==== Exercise inputs ====
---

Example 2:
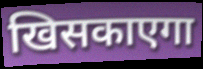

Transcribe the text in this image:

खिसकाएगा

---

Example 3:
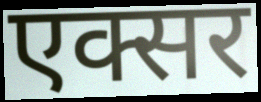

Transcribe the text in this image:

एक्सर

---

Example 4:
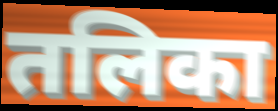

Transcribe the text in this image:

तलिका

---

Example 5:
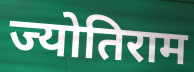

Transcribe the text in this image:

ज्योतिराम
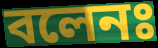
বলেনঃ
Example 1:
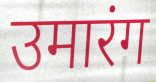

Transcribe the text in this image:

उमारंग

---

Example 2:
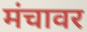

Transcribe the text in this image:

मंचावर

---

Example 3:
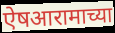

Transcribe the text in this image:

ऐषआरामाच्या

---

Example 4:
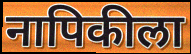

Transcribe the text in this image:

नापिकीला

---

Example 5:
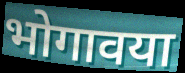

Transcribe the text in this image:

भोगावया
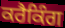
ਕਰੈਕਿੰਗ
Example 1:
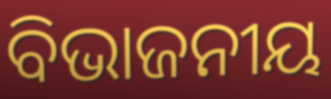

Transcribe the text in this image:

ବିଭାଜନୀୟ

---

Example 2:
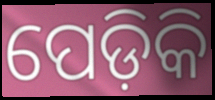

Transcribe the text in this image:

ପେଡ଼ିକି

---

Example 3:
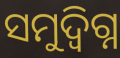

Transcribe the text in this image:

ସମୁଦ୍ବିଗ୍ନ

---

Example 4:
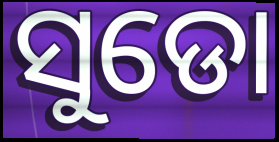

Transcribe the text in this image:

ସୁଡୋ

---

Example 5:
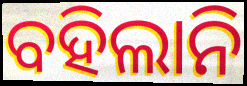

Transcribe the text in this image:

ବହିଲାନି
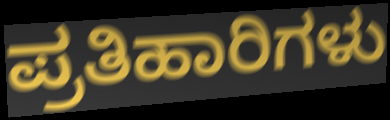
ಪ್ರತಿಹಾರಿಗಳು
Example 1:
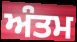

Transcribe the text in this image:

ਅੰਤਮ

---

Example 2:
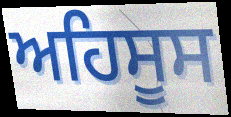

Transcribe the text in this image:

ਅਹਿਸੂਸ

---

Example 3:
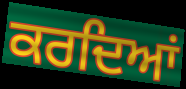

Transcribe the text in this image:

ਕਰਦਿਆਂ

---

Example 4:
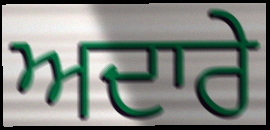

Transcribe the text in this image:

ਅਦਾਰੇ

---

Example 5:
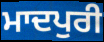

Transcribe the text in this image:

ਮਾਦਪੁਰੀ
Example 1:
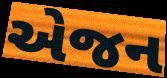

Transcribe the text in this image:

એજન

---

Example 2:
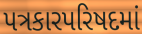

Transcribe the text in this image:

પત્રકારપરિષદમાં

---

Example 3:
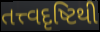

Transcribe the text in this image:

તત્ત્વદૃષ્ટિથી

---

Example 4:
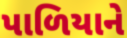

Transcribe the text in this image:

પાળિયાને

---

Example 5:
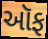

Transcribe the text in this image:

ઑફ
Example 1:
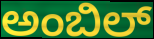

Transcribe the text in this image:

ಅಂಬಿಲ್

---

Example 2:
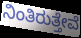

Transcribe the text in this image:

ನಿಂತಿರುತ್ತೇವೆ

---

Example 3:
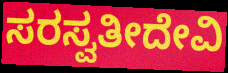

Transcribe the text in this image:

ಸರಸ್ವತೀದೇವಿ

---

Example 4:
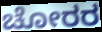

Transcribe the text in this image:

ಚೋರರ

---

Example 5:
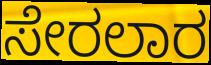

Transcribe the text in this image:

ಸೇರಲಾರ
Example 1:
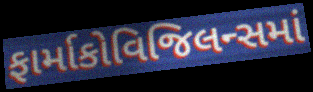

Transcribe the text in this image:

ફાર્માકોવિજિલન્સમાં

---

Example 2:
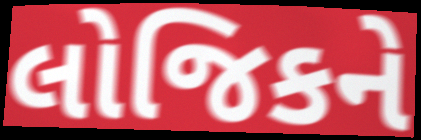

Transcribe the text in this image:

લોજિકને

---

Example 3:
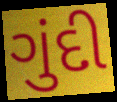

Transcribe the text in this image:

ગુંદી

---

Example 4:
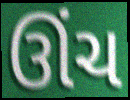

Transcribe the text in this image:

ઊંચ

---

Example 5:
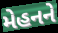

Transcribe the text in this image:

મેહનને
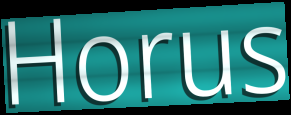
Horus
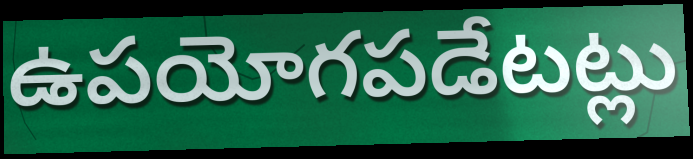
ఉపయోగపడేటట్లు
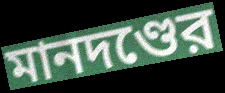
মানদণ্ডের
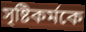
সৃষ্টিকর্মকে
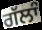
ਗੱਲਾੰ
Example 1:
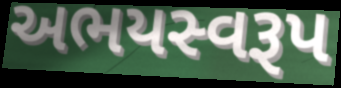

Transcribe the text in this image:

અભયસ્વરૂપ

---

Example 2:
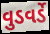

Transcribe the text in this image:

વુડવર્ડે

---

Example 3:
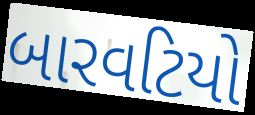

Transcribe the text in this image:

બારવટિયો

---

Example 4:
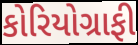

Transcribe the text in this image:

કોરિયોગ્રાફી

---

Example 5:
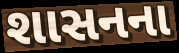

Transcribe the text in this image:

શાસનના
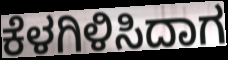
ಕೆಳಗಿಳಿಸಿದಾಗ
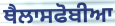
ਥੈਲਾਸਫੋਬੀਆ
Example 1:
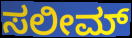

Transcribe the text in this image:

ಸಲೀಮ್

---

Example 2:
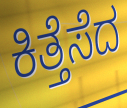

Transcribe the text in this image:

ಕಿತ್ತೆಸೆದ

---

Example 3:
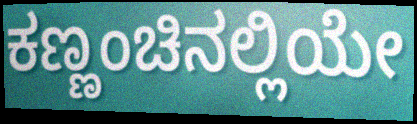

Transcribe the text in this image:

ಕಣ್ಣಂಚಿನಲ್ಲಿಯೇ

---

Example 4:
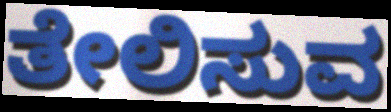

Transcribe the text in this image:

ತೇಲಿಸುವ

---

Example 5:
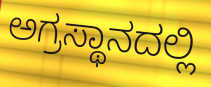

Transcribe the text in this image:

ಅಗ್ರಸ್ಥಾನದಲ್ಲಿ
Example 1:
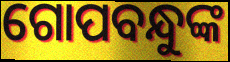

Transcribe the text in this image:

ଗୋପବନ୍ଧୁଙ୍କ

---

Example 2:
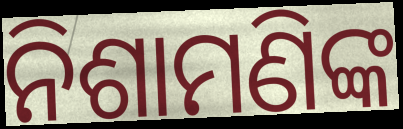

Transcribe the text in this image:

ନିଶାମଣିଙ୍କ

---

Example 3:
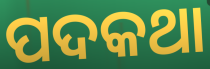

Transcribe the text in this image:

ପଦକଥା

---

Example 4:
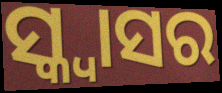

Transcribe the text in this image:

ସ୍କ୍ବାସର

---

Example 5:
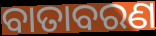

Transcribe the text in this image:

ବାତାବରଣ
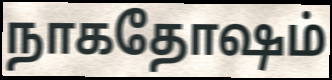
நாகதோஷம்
====
__What you should do__.
Retype all the material word for word while skipping any picture it contains.

__Output__.
---

Example 2:

Transcribe the text in this image:

खिसकाएगा

---

Example 3:

Transcribe the text in this image:

एक्सर

---

Example 4:

Transcribe the text in this image:

तलिका

---

Example 5:

Transcribe the text in this image:

ज्योतिराम
বলেনঃ
Example 1:

Transcribe the text in this image:

उमारंग

---

Example 2:

Transcribe the text in this image:

मंचावर

---

Example 3:

Transcribe the text in this image:

ऐषआरामाच्या

---

Example 4:

Transcribe the text in this image:

नापिकीला

---

Example 5:

Transcribe the text in this image:

भोगावया
ਕਰੈਕਿੰਗ
Example 1:

Transcribe the text in this image:

ବିଭାଜନୀୟ

---

Example 2:

Transcribe the text in this image:

ପେଡ଼ିକି

---

Example 3:

Transcribe the text in this image:

ସମୁଦ୍ବିଗ୍ନ

---

Example 4:

Transcribe the text in this image:

ସୁଡୋ

---

Example 5:

Transcribe the text in this image:

ବହିଲାନି
ಪ್ರತಿಹಾರಿಗಳು
Example 1:

Transcribe the text in this image:

ਅੰਤਮ

---

Example 2:

Transcribe the text in this image:

ਅਹਿਸੂਸ

---

Example 3:

Transcribe the text in this image:

ਕਰਦਿਆਂ

---

Example 4:

Transcribe the text in this image:

ਅਦਾਰੇ

---

Example 5:

Transcribe the text in this image:

ਮਾਦਪੁਰੀ
Example 1:

Transcribe the text in this image:

એજન

---

Example 2:

Transcribe the text in this image:

પત્રકારપરિષદમાં

---

Example 3:

Transcribe the text in this image:

તત્ત્વદૃષ્ટિથી

---

Example 4:

Transcribe the text in this image:

પાળિયાને

---

Example 5:

Transcribe the text in this image:

ઑફ
Example 1:

Transcribe the text in this image:

ಅಂಬಿಲ್

---

Example 2:

Transcribe the text in this image:

ನಿಂತಿರುತ್ತೇವೆ

---

Example 3:

Transcribe the text in this image:

ಸರಸ್ವತೀದೇವಿ

---

Example 4:

Transcribe the text in this image:

ಚೋರರ

---

Example 5:

Transcribe the text in this image:

ಸೇರಲಾರ
Example 1:

Transcribe the text in this image:

ફાર્માકોવિજિલન્સમાં

---

Example 2:

Transcribe the text in this image:

લોજિકને

---

Example 3:

Transcribe the text in this image:

ગુંદી

---

Example 4:

Transcribe the text in this image:

ઊંચ

---

Example 5:

Transcribe the text in this image:

મેહનને
Horus
ఉపయోగపడేటట్లు
মানদণ্ডের
সৃষ্টিকর্মকে
ਗੱਲਾੰ
Example 1:

Transcribe the text in this image:

અભયસ્વરૂપ

---

Example 2:

Transcribe the text in this image:

વુડવર્ડે

---

Example 3:

Transcribe the text in this image:

બારવટિયો

---

Example 4:

Transcribe the text in this image:

કોરિયોગ્રાફી

---

Example 5:

Transcribe the text in this image:

શાસનના
ಕೆಳಗಿಳಿಸಿದಾಗ
ਥੈਲਾਸਫੋਬੀਆ
Example 1:

Transcribe the text in this image:

ಸಲೀಮ್

---

Example 2:

Transcribe the text in this image:

ಕಿತ್ತೆಸೆದ

---

Example 3:

Transcribe the text in this image:

ಕಣ್ಣಂಚಿನಲ್ಲಿಯೇ

---

Example 4:

Transcribe the text in this image:

ತೇಲಿಸುವ

---

Example 5:

Transcribe the text in this image:

ಅಗ್ರಸ್ಥಾನದಲ್ಲಿ
Example 1:

Transcribe the text in this image:

ଗୋପବନ୍ଧୁଙ୍କ

---

Example 2:

Transcribe the text in this image:

ନିଶାମଣିଙ୍କ

---

Example 3:

Transcribe the text in this image:

ପଦକଥା

---

Example 4:

Transcribe the text in this image:

ସ୍କ୍ବାସର

---

Example 5:

Transcribe the text in this image:

ବାତାବରଣ
நாகதோஷம்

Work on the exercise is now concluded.